J. Risk Financial Manag. 2021, 14(7), 326; https://doi.org/10.3390/jrfm14070326
Submission received: 19 May 2021 / Revised: 24 June 2021 / Accepted: 25 June 2021 / Published: 15 July 2021
(This article belongs to the Special Issue Political Economy of Natural Disasters)

Abstract

:
Barren ground and sites with low coverage by vegetation (e.g., dunes, soil surfaces, dry lakes, and riverbeds) are the main source areas of sand and dust storms (SDS). The understanding of causes, processes (abrasion, deflation, transport, deposition), and influencing factors of sandy and dusty particles moving by wind both in the boundary layer and in the atmosphere are basic prerequisites to distinguish between SDS. Dust transport in the atmosphere modulates radiation, ocean surface temperature, climate, as well as snow and ice cover. The effects of airborne particles on land are varied and can cause advantages and disadvantages, both in source areas and in sink or deposition areas, with disturbances of natural environments and anthropogenic infrastructure. Particulate matter in general and SDS specifically can cause severe health problems in human respiratory and other organs, especially in children. Economic impacts can be equally devastating, but the costs related to SDS are not thoroughly studied. The available data show huge economic damages caused by SDS and by the mitigation of their effects. Management of SDS-related hazards utilizes remote sensing techniques, on-site observations, and protective measures. Integrated strategies are necessary during both the planning and monitoring of these measures. Such integrated strategies can be successful when they are developed and implemented in close cooperation with the local and regional population and stakeholders.

1. Introduction

Due to the existence of a very large number of case studies on SDS problems, including analyses both on-site and using remote sensing detection methods (Furman 2003; Miller 2003; Goudie and Middleton 2006; Walker et al. 2009; Engelbrecht and Derbyshire 2010; Akhlaq et al. 2012; Ginoux et al. 2012; Groll et al. 2013; Lancaster et al. 2013; Rashki et al. 2013; Sissakian et al. 2013; Nabavi et al. 2016; Opp et al. 2016; Middleton 2017; Abbasi et al. 2018; Groll et al. 2018; Groll et al. 2019; Foroushani et al. 2020), the objective of this study is not to repeat these published results. The majority of SDS publications do not focus on a comprehensive approach integrating the causes, the wide range of effects on different natural, economic, and social spheres, and the side-effects associated with SDS consequences. Meteorologists focus mainly on atmospheric dust effects, some of them include climate effects, and only a small number of publications reflect the dust effects on the oceans (Moulin et al. 1997; Tegen 2003, 2016; Schepanski 2018; Ansmann et al. 2019). Other researchers focus on dust and sand deposition amounts per event or per investigation period (Orlovsky et al. 2009; Groll et al. 2013; Foroushani et al. 2019). Many of the publications describe particular effects of dust on land use and infrastructure, while only a minority of SDS publications reflects the health effects (c.f. WMO 2021) and mitigation measures for reducing the damaging effects of SDS. The biggest lack of knowledge exists regarding the economic evaluation of damages, as indirect costs are especially difficult to quantify (c.f. Al-Hemoud et al. 2019). Sand and dust storms are natural disasters. They occur not only in traditional drylands, but also in humid climate regions during long-term droughts, with direct and indirect effects of enormous consequences. However, with regard to different publication focuses, the causes, processes, forms, and effects of SDS are not always well-known, especially in areas where they did not occur during the past generations.
================
TASKS TO PERFORM:
- A) According to the sand and dust storm article, where does the biggest lack of knowledge exist?
- B) Write the next part of the sand and dust storm article, picking up after its last sentence.
Nothing in the listing is needed here.

Stored data entries
================
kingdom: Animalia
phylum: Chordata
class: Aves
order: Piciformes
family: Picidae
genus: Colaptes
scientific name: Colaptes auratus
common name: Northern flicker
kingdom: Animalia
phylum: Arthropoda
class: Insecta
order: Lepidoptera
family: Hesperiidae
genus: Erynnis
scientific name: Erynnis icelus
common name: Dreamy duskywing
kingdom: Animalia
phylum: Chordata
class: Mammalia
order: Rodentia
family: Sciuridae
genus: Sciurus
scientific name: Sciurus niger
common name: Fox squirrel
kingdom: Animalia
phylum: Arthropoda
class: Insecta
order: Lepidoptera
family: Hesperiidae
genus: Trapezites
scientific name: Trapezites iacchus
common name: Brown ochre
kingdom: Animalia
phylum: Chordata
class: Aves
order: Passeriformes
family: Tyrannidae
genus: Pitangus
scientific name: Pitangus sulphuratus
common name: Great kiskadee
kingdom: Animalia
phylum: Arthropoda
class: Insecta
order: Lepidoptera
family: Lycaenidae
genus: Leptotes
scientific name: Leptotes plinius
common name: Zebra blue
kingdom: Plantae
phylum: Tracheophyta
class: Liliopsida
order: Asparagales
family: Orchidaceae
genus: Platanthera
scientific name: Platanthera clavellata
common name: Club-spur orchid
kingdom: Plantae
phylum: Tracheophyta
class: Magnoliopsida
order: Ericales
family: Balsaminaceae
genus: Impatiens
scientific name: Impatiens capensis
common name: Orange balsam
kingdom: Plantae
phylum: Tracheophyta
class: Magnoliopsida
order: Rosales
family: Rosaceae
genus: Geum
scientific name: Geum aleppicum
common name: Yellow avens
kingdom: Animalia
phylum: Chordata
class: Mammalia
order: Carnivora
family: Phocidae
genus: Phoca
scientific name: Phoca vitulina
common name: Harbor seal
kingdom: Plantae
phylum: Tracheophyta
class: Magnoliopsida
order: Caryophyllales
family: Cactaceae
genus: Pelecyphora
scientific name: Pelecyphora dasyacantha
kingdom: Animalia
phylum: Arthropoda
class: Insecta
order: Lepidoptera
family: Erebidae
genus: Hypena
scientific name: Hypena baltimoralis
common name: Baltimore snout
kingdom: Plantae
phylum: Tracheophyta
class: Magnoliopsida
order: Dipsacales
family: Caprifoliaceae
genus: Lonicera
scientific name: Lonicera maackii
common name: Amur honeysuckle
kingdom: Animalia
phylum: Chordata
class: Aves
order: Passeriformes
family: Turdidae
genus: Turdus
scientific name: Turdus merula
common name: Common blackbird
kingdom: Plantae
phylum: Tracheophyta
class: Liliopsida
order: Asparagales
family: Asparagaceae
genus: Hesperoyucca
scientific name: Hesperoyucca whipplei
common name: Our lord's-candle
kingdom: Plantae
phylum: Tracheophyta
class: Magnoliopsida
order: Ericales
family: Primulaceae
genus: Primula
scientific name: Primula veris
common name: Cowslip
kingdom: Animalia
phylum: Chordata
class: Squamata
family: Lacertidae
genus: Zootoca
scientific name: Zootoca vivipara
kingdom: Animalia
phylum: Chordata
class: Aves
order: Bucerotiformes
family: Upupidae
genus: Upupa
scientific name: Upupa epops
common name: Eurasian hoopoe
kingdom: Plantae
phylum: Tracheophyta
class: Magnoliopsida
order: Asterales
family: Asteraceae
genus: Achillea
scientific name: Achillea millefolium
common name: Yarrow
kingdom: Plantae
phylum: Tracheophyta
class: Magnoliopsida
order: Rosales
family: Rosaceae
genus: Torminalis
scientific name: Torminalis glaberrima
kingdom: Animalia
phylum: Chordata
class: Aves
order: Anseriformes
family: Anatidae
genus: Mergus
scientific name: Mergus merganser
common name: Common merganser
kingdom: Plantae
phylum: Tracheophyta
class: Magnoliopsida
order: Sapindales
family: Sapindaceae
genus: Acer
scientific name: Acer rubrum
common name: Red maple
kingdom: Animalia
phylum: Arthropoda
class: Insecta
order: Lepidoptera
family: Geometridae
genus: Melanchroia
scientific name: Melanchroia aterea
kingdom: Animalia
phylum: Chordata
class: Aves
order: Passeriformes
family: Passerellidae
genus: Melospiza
================
ANSWERS BY TASK:
- A) In the economic evaluation of damages caused by sand and dust storms.

- B)
Knowing that a single review article cannot possibly cover all relevant aspects of this highly complex topic in equal depth, the overall aim of this literature review is to discuss SDS for those who remain unfamiliar with this phenomenon and its hazards. One objective of this article is to present a fundamental understanding of the prerequisites, processes, and main effects of aeolian sand and dust on sources and sinks in terrestrial and marine areas. Another objective is to summarize the existing knowledge regarding dust and sand storm effects on the environment and human health and to provide some examples of economic evaluations from the literature. The last objective highlights the potential effects of SDS mitigation and hazard reduction measures.

2. Causes, Prerequisites, and Origins of Sand and Dust Storms

Sand and dust storms (SDS) are common hazards, especially in semiarid and arid regions, caused by thunderstorms or strong air pressure gradients, which increase wind speed over a wide area (WMO 2021). Due to climate change effects, like increasing air pressure differences between the polar and the tropic zones, or longer drought periods, SDS have been occurring more frequently in the temperate climate zone in the recent past (Tegen et al. 2004; Gao 2010; Shao et al. 2011; Schepanski 2018). The UNCCD characterized 151 countries or 77% of all countries as affected by SDS and 45 countries or 23% are classified as SDS source areas (UNCCD 2021).
The essential prerequisites for sand and dust transport are sandy and dusty particles under dry and loose conditions on land surfaces (Martini and Chesworth 1992; Mahmoodi et al. 2016), as well as a wind strong enough to mobilize these particles by abrasion and/or deflation from the surface and to transport them (Lancaster et al. 2013).
Loose sandy and dusty particles can occur both as a result of on-site autochthonous parent material weathering (Zepp 2004), and as a result of allochthonous particle transport and deposition or sedimentation processes (Dietze et al. 2016). Some small sandy and dusty particles may also be created as a result of the low-energy, short-distance splashing effect of grains, so-called reptation, caused by high-energy saltation (Baas 2019).
It is possible to separate the aeolian (wind-caused) particle movement into four process-related phases: abrasion, deflation, transport, and deposition (Figure 1).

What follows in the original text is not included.